-- START OF Given text --
# Ride everyday or take a day off?



## winginit (Apr 23, 2012)

I started mtn biking in 2012 to the end of 2015. I have a surly pugs and a rumblefish pro.
I recently started riding again. My question is to lose weight and gain Endurance's fastest should I ride everyday going easier every day as I'm more tired or should I ride hard one day then rest the next ?
Thanks


----------



## TooTallUK (Jul 5, 2005)

Don't ride every day. You make your gains when your body recovers.


----------



## uzurpator (Dec 8, 2005)

Ride everyday. Most people ( and by most, i mean 99% of riders and 99.9% of those who don't compete ) are not riding at an intensity required to overtrain. You'll recover without a problem.

Also - weight loss is down to diet, not excercise.


----------



## ninjichor (Jul 12, 2018)

You can ride everyday, but beware that your active heart rate will be notably lower than what you may want to target, as it sort of becomes efficient at what you're doing everyday after over a week straight of it. I'm a commuter and doing anything remotely like my commute is cakewalk (moderate to strong steady efforts over 1 hr). It doesn't help too much with anything else that's demanding in a different way, besides build tolerance for discomfort/pain in the saddle.

I'd only suggest solid rest days if you do structured intensity workout days. If you're just going at an average pace, under 80% of your race pace intensity, no need for a full day off.


----------



## TooTallUK (Jul 5, 2005)

uzurpator said:


> Ride everyday. Most people ( and by most, i mean 99% of riders and 99.9% of those who don't compete ) are not riding at an intensity required to overtrain. You'll recover without a problem.
-- END OF Given text --
* [Requirements]: Can you quote the thread on daily riding, starting at the words "Also - weight" and stopping after "in the saddle."?
-- START OF Information shown --
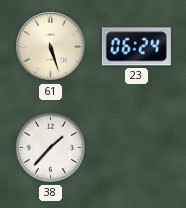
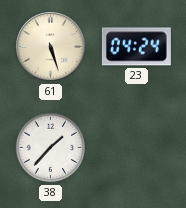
23: 06:24 -> 04:24
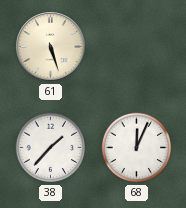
23: 04:24 -> none
68: none -> 12:04
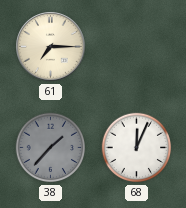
61: 5:27 -> 7:15
38 dial: white -> grey
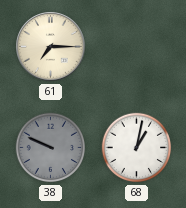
38: 1:37 -> 9:49
68: 12:04 -> 1:02
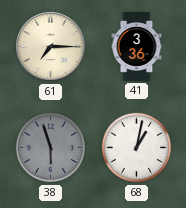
41: none -> 3:36
38: 9:49 -> 5:57
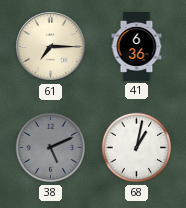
41: 3:36 -> 6:36
38: 5:57 -> 5:11
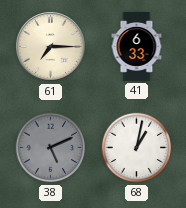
41: 6:36 -> 6:33
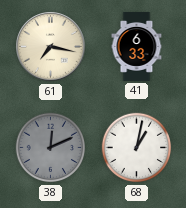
61: 7:15 -> 7:17
38: 5:11 -> 12:11
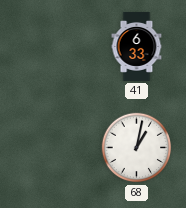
61: 7:17 -> none
38: 12:11 -> none
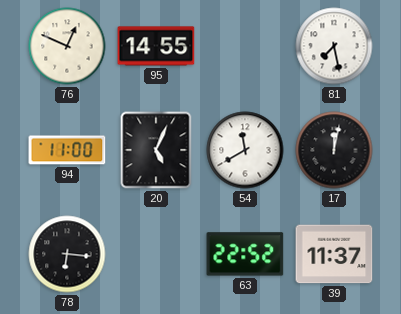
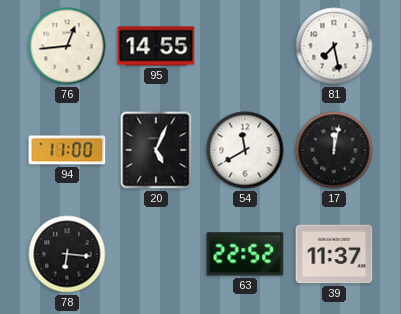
76: 12:49 -> 12:44
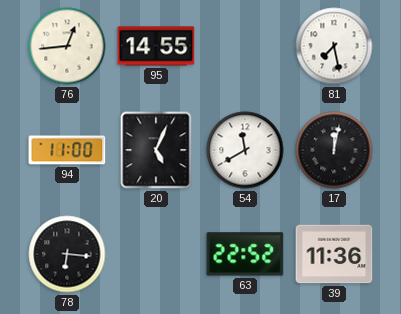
39: 11:37 -> 11:36
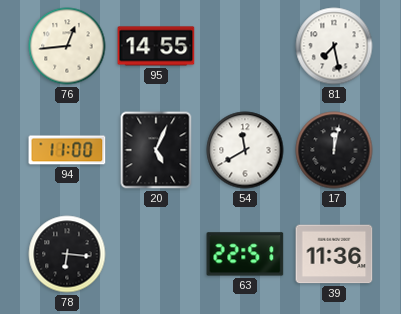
63: 22:52 -> 22:51
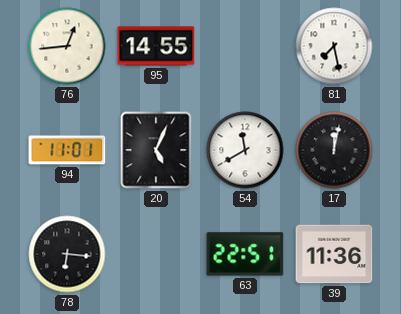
94: 11:00 -> 11:01
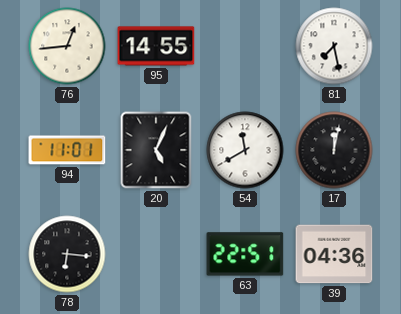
39: 11:36 -> 04:36
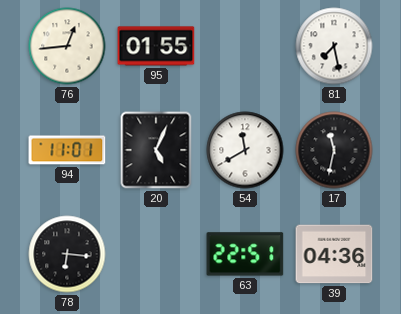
95: 14:55 -> 01:55
17: 12:02 -> 11:32
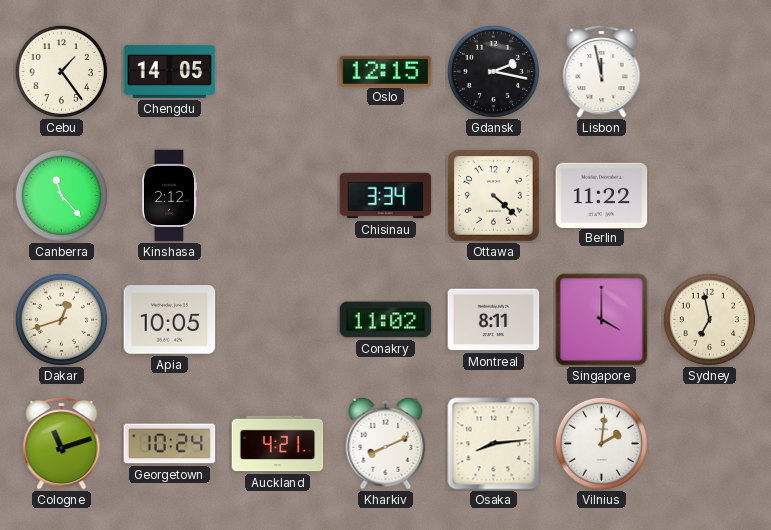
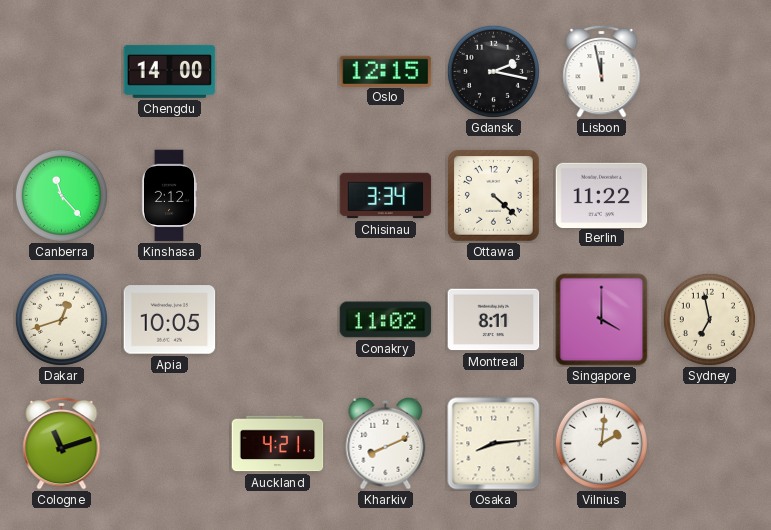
Cebu: 1:24 -> none
Chengdu: 14:05 -> 14:00
Georgetown: 10:24 -> none
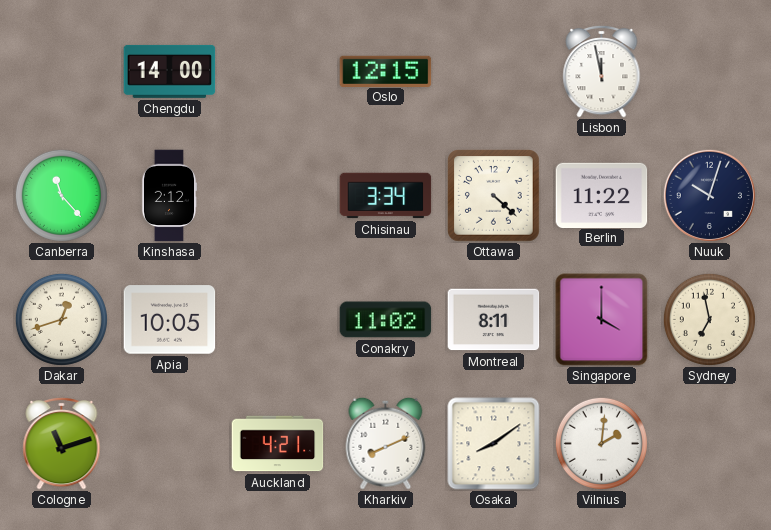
Gdansk: 2:17 -> none
Nuuk: none -> 10:03
Osaka: 8:14 -> 8:09
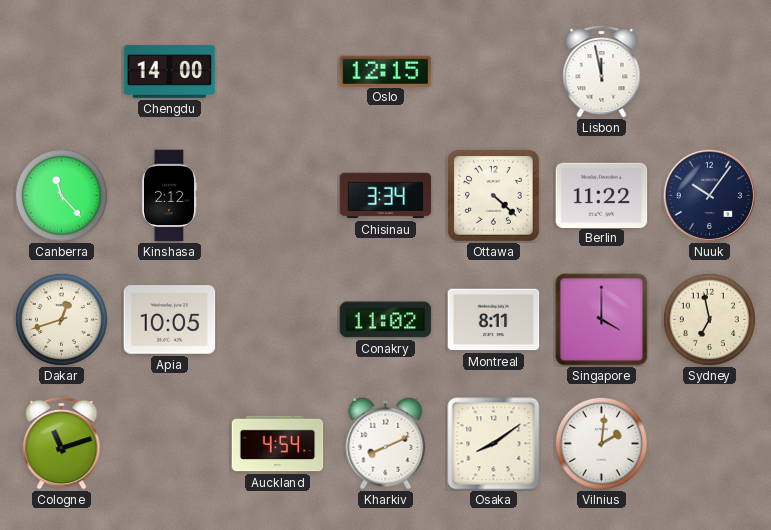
Nuuk: 10:03 -> 10:06
Auckland: 4:21 -> 4:54
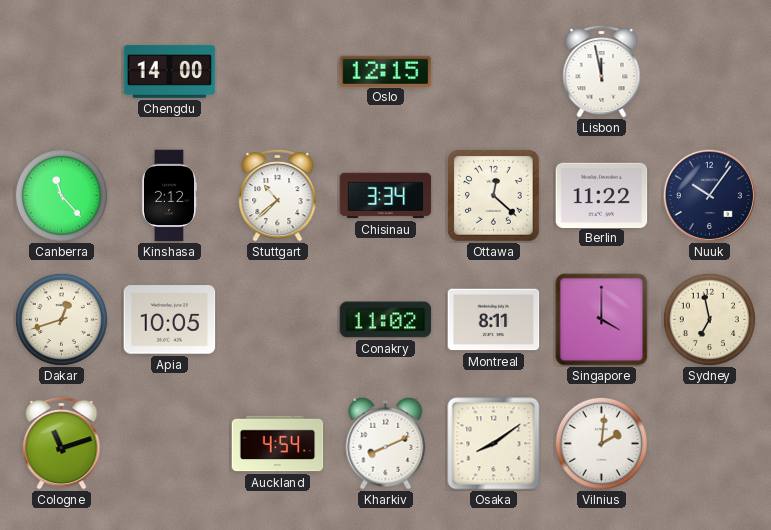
Stuttgart: none -> 10:38
Ottawa: 4:22 -> 12:22
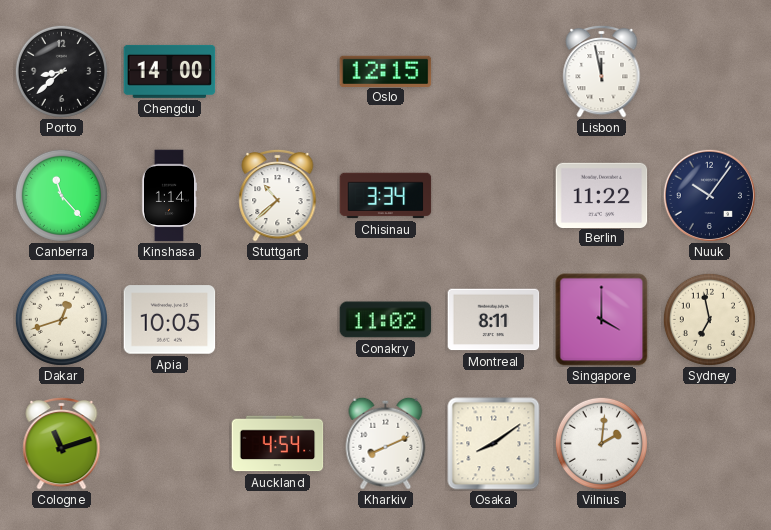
Porto: none -> 8:38
Kinshasa: 2:12 -> 1:14
Ottawa: 12:22 -> none
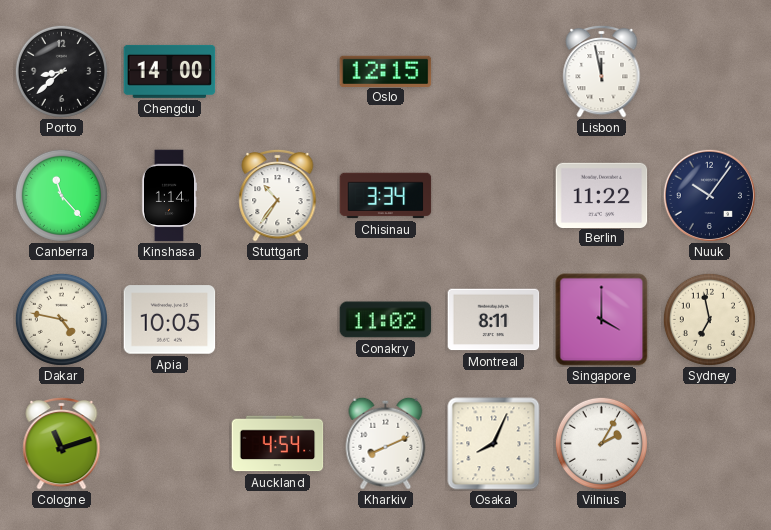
Stuttgart: 10:38 -> 10:36
Dakar: 12:42 -> 4:47
Osaka: 8:09 -> 8:04
Vilnius: 2:01 -> 2:05
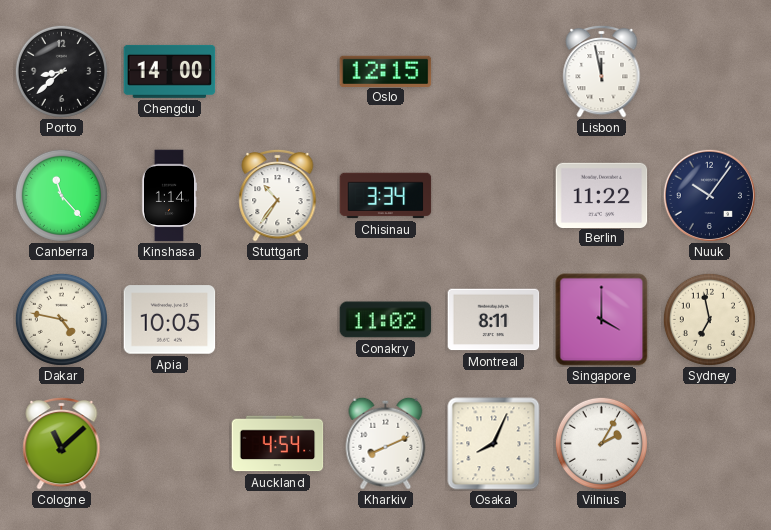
Cologne: 11:12 -> 11:08
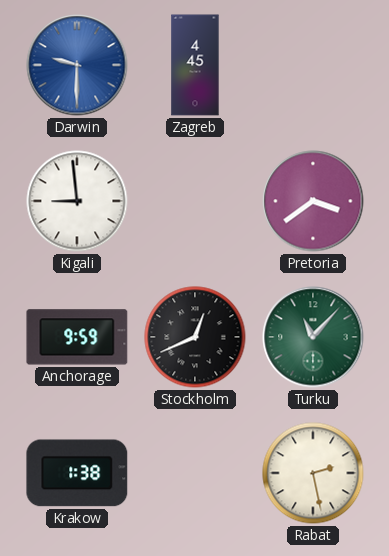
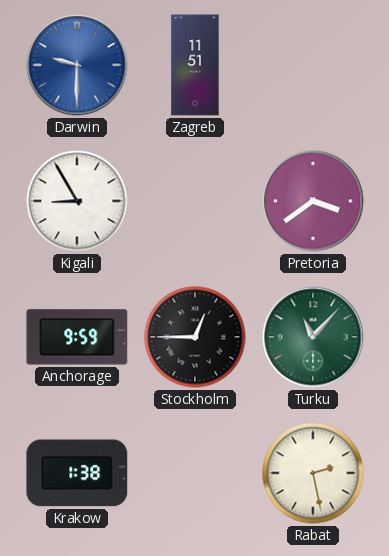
Zagreb: 4:45 -> 11:51
Kigali: 8:59 -> 8:55
Stockholm: 12:41 -> 12:45
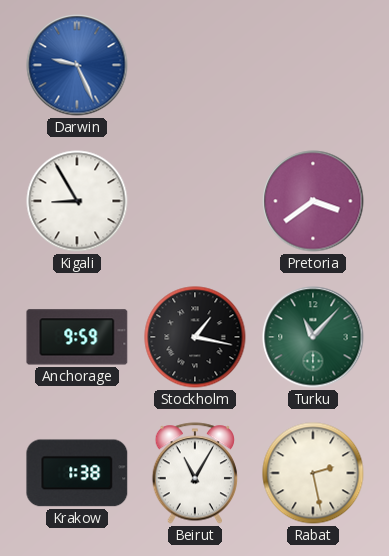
Darwin: 9:30 -> 9:26
Zagreb: 11:51 -> none
Stockholm: 12:45 -> 1:17
Beirut: none -> 11:05
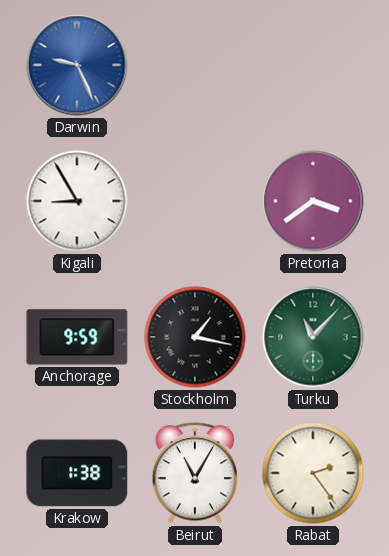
Rabat: 2:28 -> 2:24
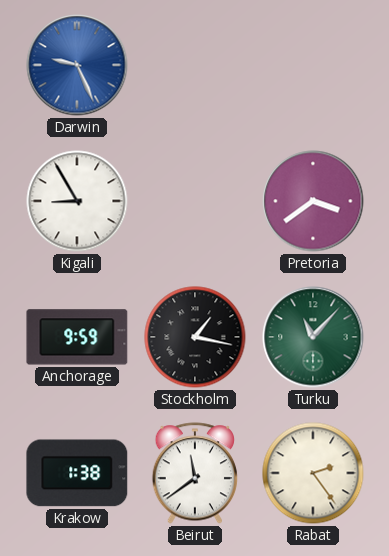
Beirut: 11:05 -> 11:39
-- END OF Information shown --
* [Written response]:
Also - weight loss is down to diet, not excercise.


----------



## ninjichor (Jul 12, 2018)

You can ride everyday, but beware that your active heart rate will be notably lower than what you may want to target, as it sort of becomes efficient at what you're doing everyday after over a week straight of it. I'm a commuter and doing anything remotely like my commute is cakewalk (moderate to strong steady efforts over 1 hr). It doesn't help too much with anything else that's demanding in a different way, besides build tolerance for discomfort/pain in the saddle.